- JOB ITEM: Pull every line containing "user" from the data.

_____

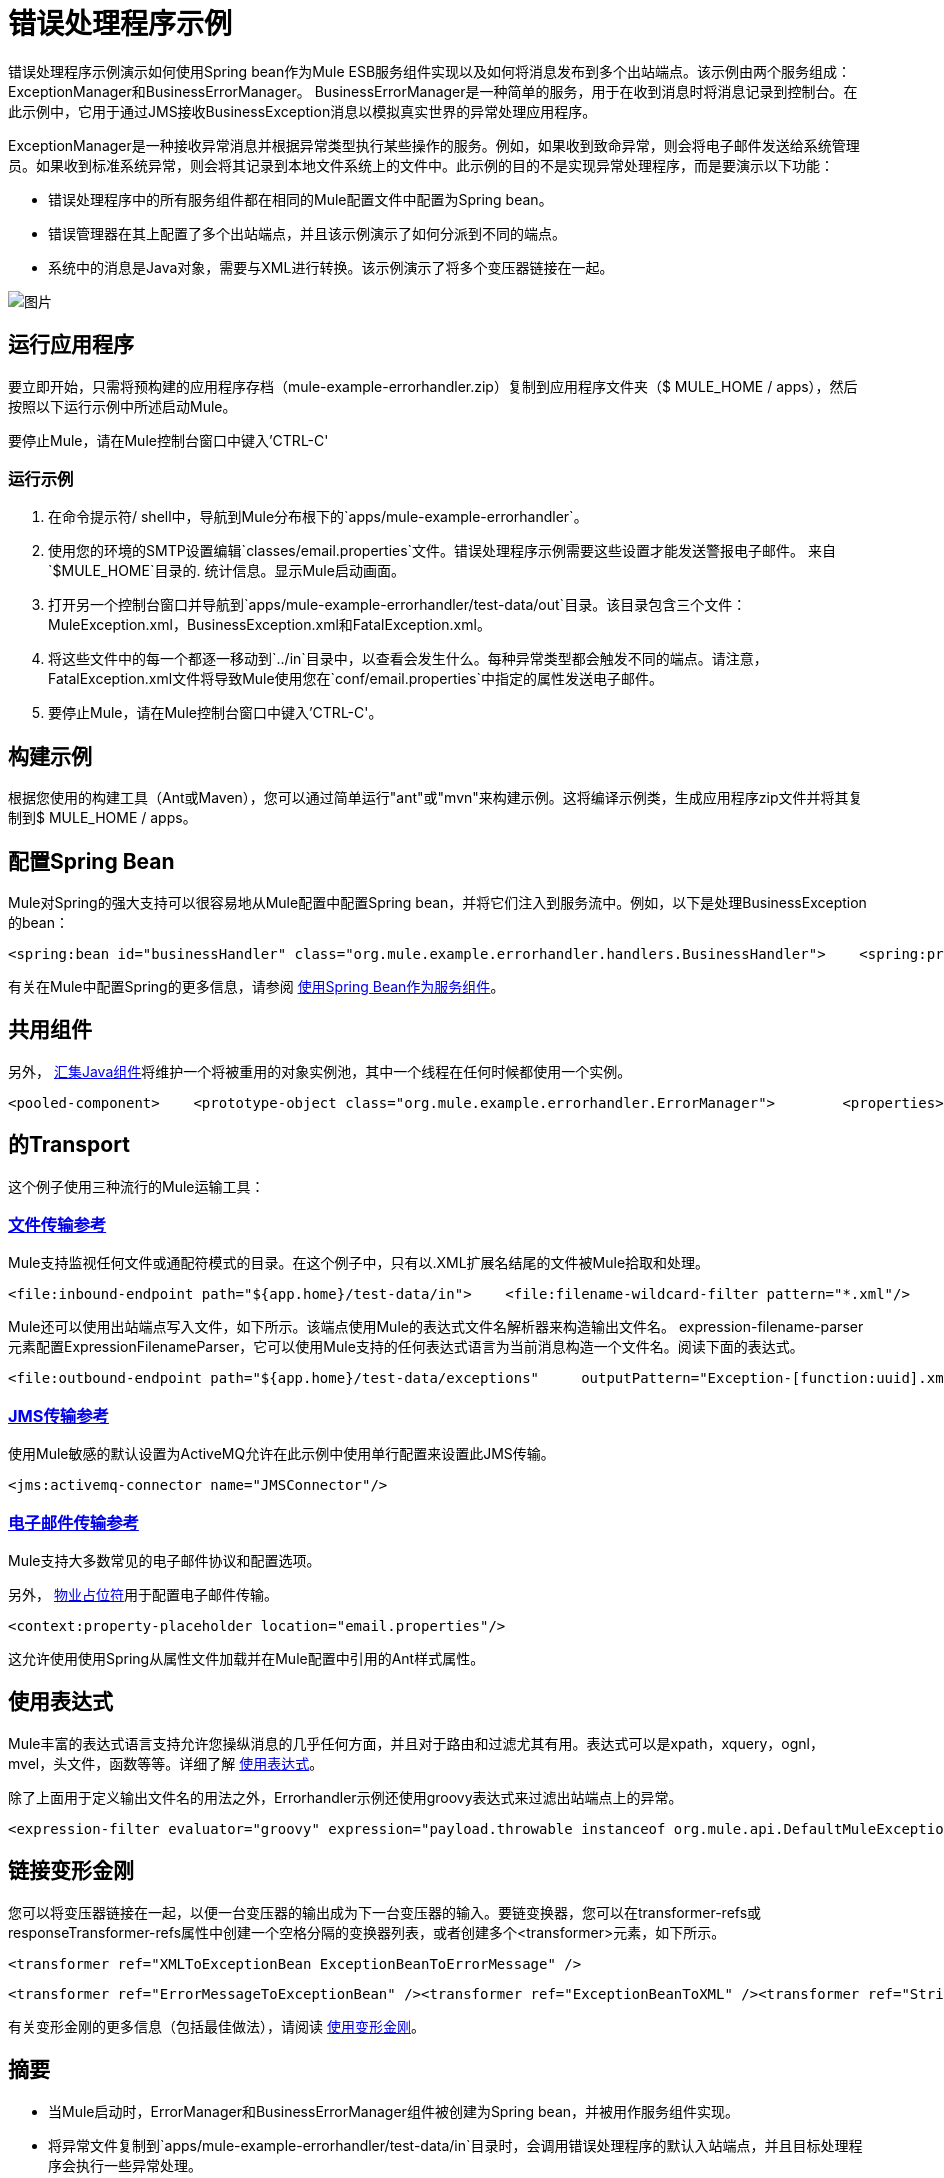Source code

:= 错误处理程序示例

错误处理程序示例演示如何使用Spring bean作为Mule ESB服务组件实现以及如何将消息发布到多个出站端点。该示例由两个服务组成：ExceptionManager和BusinessErrorManager。 BusinessErrorManager是一种简单的服务，用于在收到消息时将消息记录到控制台。在此示例中，它用于通过JMS接收BusinessException消息以模拟真实世界的异常处理应用程序。

ExceptionManager是一种接收异常消息并根据异常类型执行某些操作的服务。例如，如果收到致命异常，则会将电子邮件发送给系统管理员。如果收到标准系统异常，则会将其记录到本地文件系统上的文件中。此示例的目的不是实现异常处理程序，而是要演示以下功能：

* 错误处理程序中的所有服务组件都在相同的Mule配置文件中配置为Spring bean。
* 错误管理器在其上配置了多个出站端点，并且该示例演示了如何分派到不同的端点。
* 系统中的消息是Java对象，需要与XML进行转换。该示例演示了将多个变压器链接在一起。

image:http://images.mulesoft.org/Errorhandlersample.gif[图片]

== 运行应用程序

要立即开始，只需将预构建的应用程序存档（mule-example-errorhandler.zip）复制到应用程序文件夹（$ MULE_HOME / apps），然后按照以下运行示例中所述启动Mule。

要停止Mule，请在Mule控制台窗口中键入'CTRL-C'

=== 运行示例

. 在命令提示符/ shell中，导航到Mule分布根下的`apps/mule-example-errorhandler`。
. 使用您的环境的SMTP设置编辑`classes/email.properties`文件。错误处理程序示例需要这些设置才能发送警报电子邮件。
来自`$MULE_HOME`目录的. 统计信息。显示Mule启动画面。
. 打开另一个控制台窗口并导航到`apps/mule-example-errorhandler/test-data/out`目录。该目录包含三个文件：MuleException.xml，BusinessException.xml和FatalException.xml。
. 将这些文件中的每一个都逐一移动到`../in`目录中，以查看会发生什么。每种异常类型都会触发不同的端点。请注意，FatalException.xml文件将导致Mule使用您在`conf/email.properties`中指定的属性发送电子邮件。
. 要停止Mule，请在Mule控制台窗口中键入'CTRL-C'。

== 构建示例

根据您使用的构建工具（Ant或Maven），您可以通过简单运行"ant"或"mvn"来构建示例。这将编译示例类，生成应用程序zip文件并将其复制到$ MULE_HOME / apps。

== 配置Spring Bean

Mule对Spring的强大支持可以很容易地从Mule配置中配置Spring bean，并将它们注入到服务流中。例如，以下是处理BusinessException的bean：

[source,xml]
----
<spring:bean id="businessHandler" class="org.mule.example.errorhandler.handlers.BusinessHandler">    <spring:property name="endpointName" value="ExceptionQueue"/>    <spring:property name="errorManager">        <spring:ref local="errorManager"/>    </spring:property></spring:bean>
----

有关在Mule中配置Spring的更多信息，请参阅 link:/mule-user-guide/v/3.2/using-spring-beans-as-service-components[使用Spring Bean作为服务组件]。

== 共用组件

另外， link:/mule-user-guide/v/3.2/configuring-java-components[汇集Java组件]将维护一个将被重用的对象实例池，其中一个线程在任何时候都使用一个实例。

[source,xml]
----
<pooled-component>    <prototype-object class="org.mule.example.errorhandler.ErrorManager">        <properties>            <spring:entry key="handlers">                <spring:list>                    <spring:ref local="fatalHandler"/>                    <spring:ref local="defaultHandler"/>                    <spring:ref local="businessHandler"/>                </spring:list>            </spring:entry>        </properties>    </prototype-object></pooled-component>
----


== 的Transport

这个例子使用三种流行的Mule运输工具：

===  link:/mule-user-guide/v/3.2/file-transport-reference[文件传输参考]

Mule支持监视任何文件或通配符模式的目录。在这个例子中，只有以.XML扩展名结尾的文件被Mule拾取和处理。

[source,xml]
----
<file:inbound-endpoint path="${app.home}/test-data/in">    <file:filename-wildcard-filter pattern="*.xml"/>    <transformer ref="XMLToExceptionBean ExceptionBeanToErrorMessage" /></file:inbound-endpoint>
----

Mule还可以使用出站端点写入文件，如下所示。该端点使用Mule的表达式文件名解析器来构造输出文件名。 expression-filename-parser元素配置ExpressionFilenameParser，它可以使用Mule支持的任何表达式语言为当前消息构造一个文件名。阅读下面的表达式。

[source,xml]
----
<file:outbound-endpoint path="${app.home}/test-data/exceptions"     outputPattern="Exception-[function:uuid].xml">    <transformer ref="ErrorMessageToExceptionBean" />    <transformer ref="ExceptionBeanToXML" /></file:outbound-endpoint>
----


===  link:/mule-user-guide/v/3.2/jms-transport-reference[JMS传输参考]

使用Mule敏感的默认设置为ActiveMQ允许在此示例中使用单行配置来设置此JMS传输。

[source,xml]
----
<jms:activemq-connector name="JMSConnector"/>
----

===  link:/mule-user-guide/v/3.2/email-transport-reference[电子邮件传输参考]

Mule支持大多数常见的电子邮件协议和配置选项。

另外， link:/mule-user-guide/v/3.2/configuring-properties[物业占位符]用于配置电子邮件传输。

[source,xml]
----
<context:property-placeholder location="email.properties"/>
----


这允许使用使用Spring从属性文件加载并在Mule配置中引用的Ant样式属性。

== 使用表达式

Mule丰富的表达式语言支持允许您操纵消息的几乎任何方面，并且对于路由和过滤尤其有用。表达式可以是xpath，xquery，ognl，mvel，头文件，函数等等。详细了解 link:/mule-user-guide/v/3.2/using-expressions[使用表达式]。

除了上面用于定义输出文件名的用法之外，Errorhandler示例还使用groovy表达式来过滤出站端点上的异常。

[source,xml]
----
<expression-filter evaluator="groovy" expression="payload.throwable instanceof org.mule.api.DefaultMuleException"/>
----


== 链接变形金刚

您可以将变压器链接在一起，以便一台变压器的输出成为下一台变压器的输入。要链变换器，您可以在transformer-refs或responseTransformer-refs属性中创建一个空格分隔的变换器列表，或者创建多个<transformer>元素，如下所示。

[source,xml]
----
<transformer ref="XMLToExceptionBean ExceptionBeanToErrorMessage" />
----


[source,xml]
----
<transformer ref="ErrorMessageToExceptionBean" /><transformer ref="ExceptionBeanToXML" /><transformer ref="StringToEmailMessage"/>
----

有关变形金刚的更多信息（包括最佳做法），请阅读 link:/mule-user-guide/v/3.2/using-transformers[使用变形金刚]。

== 摘要

* 当Mule启动时，ErrorManager和BusinessErrorManager组件被创建为Spring bean，并被用作服务组件实现。
* 将异常文件复制到`apps/mule-example-errorhandler/test-data/in`目录时，会调用错误处理程序的默认入站端点，并且目标处理程序会执行一些异常处理。
* 准备好传递消息时，该方法返回，并且Mule调用服务上的出站路由器。
* 异常管理器将消息转换为一个异常bean，从中确定异常类型。出站路由器根据异常类型进行过滤。
* 匹配有效负载类型的第一个路由器用于路由消息。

_____

- RESULT OF THE TASK:
有关在Mule中配置Spring的更多信息，请参阅 link:/mule-user-guide/v/3.2/using-spring-beans-as-service-components[使用Spring Bean作为服务组件]。
另外， link:/mule-user-guide/v/3.2/configuring-java-components[汇集Java组件]将维护一个将被重用的对象实例池，其中一个线程在任何时候都使用一个实例。
===  link:/mule-user-guide/v/3.2/file-transport-reference[文件传输参考]
===  link:/mule-user-guide/v/3.2/jms-transport-reference[JMS传输参考]
===  link:/mule-user-guide/v/3.2/email-transport-reference[电子邮件传输参考]
另外， link:/mule-user-guide/v/3.2/configuring-properties[物业占位符]用于配置电子邮件传输。
Mule丰富的表达式语言支持允许您操纵消息的几乎任何方面，并且对于路由和过滤尤其有用。表达式可以是xpath，xquery，ognl，mvel，头文件，函数等等。详细了解 link:/mule-user-guide/v/3.2/using-expressions[使用表达式]。
有关变形金刚的更多信息（包括最佳做法），请阅读 link:/mule-user-guide/v/3.2/using-transformers[使用变形金刚]。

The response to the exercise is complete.